What you need to do:
Work out how many lines of the listing below include the string "inputs", and give that number alone.

━━━ Records

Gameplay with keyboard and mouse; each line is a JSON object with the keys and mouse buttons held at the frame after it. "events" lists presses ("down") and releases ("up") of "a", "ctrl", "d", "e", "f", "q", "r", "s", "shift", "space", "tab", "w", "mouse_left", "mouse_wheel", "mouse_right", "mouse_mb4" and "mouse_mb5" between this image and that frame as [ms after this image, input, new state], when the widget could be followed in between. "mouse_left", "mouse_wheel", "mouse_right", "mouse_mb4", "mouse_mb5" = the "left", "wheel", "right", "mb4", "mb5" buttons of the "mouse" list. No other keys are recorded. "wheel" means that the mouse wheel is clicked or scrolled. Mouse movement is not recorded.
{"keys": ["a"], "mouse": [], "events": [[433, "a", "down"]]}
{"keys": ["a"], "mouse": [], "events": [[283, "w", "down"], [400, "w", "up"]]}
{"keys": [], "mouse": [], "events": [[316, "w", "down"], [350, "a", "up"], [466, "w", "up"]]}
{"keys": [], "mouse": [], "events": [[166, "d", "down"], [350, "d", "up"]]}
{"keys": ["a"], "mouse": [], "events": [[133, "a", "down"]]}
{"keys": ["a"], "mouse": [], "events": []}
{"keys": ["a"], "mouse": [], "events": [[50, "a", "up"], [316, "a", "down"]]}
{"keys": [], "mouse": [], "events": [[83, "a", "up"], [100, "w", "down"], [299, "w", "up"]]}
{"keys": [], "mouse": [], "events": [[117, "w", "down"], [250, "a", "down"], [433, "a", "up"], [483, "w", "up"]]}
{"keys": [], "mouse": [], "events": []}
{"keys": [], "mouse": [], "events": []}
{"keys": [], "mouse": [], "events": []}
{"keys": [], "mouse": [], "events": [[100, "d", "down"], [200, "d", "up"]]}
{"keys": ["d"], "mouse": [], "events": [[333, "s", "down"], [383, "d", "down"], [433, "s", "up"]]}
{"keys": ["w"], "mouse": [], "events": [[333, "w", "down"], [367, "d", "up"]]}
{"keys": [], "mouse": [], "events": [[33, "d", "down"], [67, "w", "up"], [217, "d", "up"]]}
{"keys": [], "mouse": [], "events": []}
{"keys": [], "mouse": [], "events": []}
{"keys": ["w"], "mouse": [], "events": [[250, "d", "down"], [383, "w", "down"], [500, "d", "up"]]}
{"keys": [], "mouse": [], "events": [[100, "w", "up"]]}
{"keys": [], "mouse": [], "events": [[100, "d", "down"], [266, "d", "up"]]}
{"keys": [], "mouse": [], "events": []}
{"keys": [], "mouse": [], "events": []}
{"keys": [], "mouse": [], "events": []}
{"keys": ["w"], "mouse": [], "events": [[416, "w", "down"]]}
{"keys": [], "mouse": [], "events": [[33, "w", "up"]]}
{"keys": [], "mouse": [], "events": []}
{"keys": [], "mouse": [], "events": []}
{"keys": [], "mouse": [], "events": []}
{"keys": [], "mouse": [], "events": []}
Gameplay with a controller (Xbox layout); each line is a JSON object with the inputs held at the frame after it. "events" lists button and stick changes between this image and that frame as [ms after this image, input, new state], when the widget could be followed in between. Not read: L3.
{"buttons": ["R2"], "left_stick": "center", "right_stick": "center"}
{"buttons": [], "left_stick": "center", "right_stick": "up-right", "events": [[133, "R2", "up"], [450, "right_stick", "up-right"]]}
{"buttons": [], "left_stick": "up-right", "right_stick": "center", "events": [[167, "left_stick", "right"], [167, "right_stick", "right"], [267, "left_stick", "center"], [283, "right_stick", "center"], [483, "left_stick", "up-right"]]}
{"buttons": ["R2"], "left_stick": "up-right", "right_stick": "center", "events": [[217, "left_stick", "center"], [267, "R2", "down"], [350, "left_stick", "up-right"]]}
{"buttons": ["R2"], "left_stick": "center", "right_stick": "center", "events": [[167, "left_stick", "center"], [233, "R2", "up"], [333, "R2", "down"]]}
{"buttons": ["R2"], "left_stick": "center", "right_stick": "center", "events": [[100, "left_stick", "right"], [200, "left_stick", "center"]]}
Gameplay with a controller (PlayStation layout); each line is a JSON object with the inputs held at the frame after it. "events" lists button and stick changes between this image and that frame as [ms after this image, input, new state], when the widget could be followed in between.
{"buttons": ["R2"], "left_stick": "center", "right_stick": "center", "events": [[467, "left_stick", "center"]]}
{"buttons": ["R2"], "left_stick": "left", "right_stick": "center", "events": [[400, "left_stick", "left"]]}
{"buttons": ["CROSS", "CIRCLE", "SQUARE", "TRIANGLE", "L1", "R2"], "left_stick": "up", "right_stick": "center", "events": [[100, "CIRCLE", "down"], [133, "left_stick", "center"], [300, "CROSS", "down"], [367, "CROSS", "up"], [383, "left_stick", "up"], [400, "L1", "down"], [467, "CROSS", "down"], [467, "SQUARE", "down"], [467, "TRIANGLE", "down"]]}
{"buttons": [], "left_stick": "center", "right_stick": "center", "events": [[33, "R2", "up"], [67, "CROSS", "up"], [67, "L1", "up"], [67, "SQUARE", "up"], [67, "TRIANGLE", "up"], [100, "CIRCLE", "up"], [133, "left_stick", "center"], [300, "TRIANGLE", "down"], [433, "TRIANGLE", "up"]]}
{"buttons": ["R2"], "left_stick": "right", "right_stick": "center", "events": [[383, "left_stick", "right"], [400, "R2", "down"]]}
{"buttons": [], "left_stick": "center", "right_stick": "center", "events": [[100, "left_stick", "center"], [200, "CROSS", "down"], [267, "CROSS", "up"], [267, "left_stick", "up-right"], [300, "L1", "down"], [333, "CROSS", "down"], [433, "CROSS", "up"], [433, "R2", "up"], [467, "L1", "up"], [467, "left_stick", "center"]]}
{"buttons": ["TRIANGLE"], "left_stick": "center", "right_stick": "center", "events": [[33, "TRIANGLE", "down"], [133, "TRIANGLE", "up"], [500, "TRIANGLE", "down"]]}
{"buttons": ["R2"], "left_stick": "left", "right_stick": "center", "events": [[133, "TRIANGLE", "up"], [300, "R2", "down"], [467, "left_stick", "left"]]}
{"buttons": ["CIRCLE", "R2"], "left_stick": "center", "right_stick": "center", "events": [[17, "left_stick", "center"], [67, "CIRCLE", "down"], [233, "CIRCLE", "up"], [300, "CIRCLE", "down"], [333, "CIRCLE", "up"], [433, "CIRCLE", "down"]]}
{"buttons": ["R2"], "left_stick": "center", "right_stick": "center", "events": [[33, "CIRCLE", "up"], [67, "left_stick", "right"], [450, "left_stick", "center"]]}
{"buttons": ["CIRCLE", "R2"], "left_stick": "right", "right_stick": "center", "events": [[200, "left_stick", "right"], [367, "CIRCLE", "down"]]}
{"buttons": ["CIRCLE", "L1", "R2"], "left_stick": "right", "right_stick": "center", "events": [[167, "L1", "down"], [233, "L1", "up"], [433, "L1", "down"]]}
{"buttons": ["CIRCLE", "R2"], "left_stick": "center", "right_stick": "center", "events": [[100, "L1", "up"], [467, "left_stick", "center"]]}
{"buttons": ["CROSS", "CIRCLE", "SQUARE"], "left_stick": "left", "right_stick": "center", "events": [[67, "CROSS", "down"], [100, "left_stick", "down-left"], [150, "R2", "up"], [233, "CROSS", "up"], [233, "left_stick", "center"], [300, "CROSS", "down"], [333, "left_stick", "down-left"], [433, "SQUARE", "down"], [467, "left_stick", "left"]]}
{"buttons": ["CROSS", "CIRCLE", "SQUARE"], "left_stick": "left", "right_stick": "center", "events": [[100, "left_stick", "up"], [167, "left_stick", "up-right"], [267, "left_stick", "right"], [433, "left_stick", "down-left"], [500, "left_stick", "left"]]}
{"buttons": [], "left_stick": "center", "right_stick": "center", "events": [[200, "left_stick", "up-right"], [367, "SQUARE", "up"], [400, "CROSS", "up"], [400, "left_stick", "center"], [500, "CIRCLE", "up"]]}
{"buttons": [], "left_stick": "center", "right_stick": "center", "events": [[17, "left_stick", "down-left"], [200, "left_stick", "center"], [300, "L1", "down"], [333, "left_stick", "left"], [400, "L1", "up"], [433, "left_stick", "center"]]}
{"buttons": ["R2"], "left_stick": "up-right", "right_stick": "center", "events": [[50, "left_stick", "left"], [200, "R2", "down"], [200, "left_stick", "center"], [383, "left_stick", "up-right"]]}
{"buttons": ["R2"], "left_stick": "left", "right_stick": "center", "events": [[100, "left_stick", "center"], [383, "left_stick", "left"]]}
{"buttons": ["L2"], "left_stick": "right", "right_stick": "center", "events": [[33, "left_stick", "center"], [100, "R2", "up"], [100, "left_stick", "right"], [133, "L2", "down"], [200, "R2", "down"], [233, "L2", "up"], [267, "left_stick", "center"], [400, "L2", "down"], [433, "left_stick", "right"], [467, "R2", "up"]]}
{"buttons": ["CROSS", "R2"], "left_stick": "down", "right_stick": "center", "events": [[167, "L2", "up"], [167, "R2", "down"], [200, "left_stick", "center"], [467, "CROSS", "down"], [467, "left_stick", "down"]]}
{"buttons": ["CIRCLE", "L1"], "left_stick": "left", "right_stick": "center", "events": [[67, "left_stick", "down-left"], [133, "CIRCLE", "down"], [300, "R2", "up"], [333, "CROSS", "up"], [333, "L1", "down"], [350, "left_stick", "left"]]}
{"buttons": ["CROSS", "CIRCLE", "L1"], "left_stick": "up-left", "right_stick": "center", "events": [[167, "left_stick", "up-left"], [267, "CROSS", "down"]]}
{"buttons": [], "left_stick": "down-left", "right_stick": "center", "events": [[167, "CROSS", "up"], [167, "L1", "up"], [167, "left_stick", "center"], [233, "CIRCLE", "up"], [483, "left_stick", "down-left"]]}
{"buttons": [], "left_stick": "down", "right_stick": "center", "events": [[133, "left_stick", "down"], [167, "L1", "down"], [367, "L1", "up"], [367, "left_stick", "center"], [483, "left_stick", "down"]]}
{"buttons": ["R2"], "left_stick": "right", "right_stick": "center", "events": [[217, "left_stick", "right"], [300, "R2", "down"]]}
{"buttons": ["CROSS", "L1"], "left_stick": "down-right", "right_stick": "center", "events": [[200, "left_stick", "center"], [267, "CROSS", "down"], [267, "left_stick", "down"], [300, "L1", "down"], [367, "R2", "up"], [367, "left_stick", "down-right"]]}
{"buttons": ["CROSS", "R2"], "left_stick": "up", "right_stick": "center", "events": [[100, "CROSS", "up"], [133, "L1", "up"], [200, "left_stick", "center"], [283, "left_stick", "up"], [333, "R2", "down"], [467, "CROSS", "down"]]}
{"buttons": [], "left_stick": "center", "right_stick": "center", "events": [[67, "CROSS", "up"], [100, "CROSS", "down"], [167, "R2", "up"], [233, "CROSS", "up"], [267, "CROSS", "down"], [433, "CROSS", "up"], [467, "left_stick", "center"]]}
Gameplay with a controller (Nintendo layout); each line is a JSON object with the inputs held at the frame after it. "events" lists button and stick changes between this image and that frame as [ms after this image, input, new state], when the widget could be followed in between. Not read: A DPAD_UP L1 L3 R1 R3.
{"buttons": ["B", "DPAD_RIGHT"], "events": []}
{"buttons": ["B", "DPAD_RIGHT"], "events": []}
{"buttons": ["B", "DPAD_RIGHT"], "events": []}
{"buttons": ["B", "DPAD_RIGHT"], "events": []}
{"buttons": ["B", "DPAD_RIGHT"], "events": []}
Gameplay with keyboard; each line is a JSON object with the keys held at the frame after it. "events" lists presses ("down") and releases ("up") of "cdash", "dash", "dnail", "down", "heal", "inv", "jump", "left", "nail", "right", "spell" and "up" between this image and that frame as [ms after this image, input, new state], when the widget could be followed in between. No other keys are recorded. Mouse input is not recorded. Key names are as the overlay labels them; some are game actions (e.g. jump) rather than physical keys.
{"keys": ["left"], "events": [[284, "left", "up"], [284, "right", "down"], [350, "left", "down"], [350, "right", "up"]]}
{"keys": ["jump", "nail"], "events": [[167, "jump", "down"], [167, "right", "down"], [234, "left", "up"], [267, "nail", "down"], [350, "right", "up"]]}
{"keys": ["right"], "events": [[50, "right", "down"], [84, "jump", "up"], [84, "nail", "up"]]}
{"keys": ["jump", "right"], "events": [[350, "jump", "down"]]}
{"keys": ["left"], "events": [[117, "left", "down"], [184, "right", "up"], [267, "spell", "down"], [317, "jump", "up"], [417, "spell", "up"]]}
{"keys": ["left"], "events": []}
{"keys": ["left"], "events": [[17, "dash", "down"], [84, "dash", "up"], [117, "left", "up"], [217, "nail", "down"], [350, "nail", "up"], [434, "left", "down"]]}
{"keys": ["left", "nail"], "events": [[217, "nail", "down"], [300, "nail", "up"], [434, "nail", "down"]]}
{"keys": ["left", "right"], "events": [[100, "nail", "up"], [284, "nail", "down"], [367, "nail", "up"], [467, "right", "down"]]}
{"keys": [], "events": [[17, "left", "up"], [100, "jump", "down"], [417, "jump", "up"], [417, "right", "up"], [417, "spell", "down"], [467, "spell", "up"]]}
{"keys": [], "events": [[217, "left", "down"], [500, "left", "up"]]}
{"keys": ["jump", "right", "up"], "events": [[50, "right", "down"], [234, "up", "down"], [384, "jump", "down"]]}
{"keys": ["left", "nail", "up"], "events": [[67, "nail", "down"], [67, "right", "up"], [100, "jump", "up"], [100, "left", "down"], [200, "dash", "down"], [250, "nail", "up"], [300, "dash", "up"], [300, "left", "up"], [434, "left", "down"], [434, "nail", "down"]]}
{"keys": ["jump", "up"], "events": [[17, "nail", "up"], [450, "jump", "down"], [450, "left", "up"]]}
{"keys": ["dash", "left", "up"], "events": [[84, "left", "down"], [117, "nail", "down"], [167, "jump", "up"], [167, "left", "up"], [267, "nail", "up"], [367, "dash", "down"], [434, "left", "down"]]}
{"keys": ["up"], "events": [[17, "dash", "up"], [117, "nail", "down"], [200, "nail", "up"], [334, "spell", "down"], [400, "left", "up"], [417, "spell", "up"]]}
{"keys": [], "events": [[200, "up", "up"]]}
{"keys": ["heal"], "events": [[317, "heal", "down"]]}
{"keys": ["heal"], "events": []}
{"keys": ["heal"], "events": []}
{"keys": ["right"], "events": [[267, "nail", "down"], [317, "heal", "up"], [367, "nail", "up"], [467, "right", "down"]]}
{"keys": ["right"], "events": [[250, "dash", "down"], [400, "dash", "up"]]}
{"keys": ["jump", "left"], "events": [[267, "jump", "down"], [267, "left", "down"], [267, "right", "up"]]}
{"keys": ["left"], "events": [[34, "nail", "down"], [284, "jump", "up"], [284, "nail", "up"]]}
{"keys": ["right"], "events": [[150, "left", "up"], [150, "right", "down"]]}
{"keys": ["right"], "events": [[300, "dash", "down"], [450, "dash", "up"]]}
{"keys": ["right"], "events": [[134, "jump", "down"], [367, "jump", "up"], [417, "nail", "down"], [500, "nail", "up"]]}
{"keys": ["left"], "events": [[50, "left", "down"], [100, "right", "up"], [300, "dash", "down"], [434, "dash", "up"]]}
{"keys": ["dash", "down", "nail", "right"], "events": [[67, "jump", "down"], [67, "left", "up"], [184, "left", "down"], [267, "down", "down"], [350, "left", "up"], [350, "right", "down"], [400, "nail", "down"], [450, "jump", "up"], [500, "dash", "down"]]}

━━━━━━

Answer to this problem:
3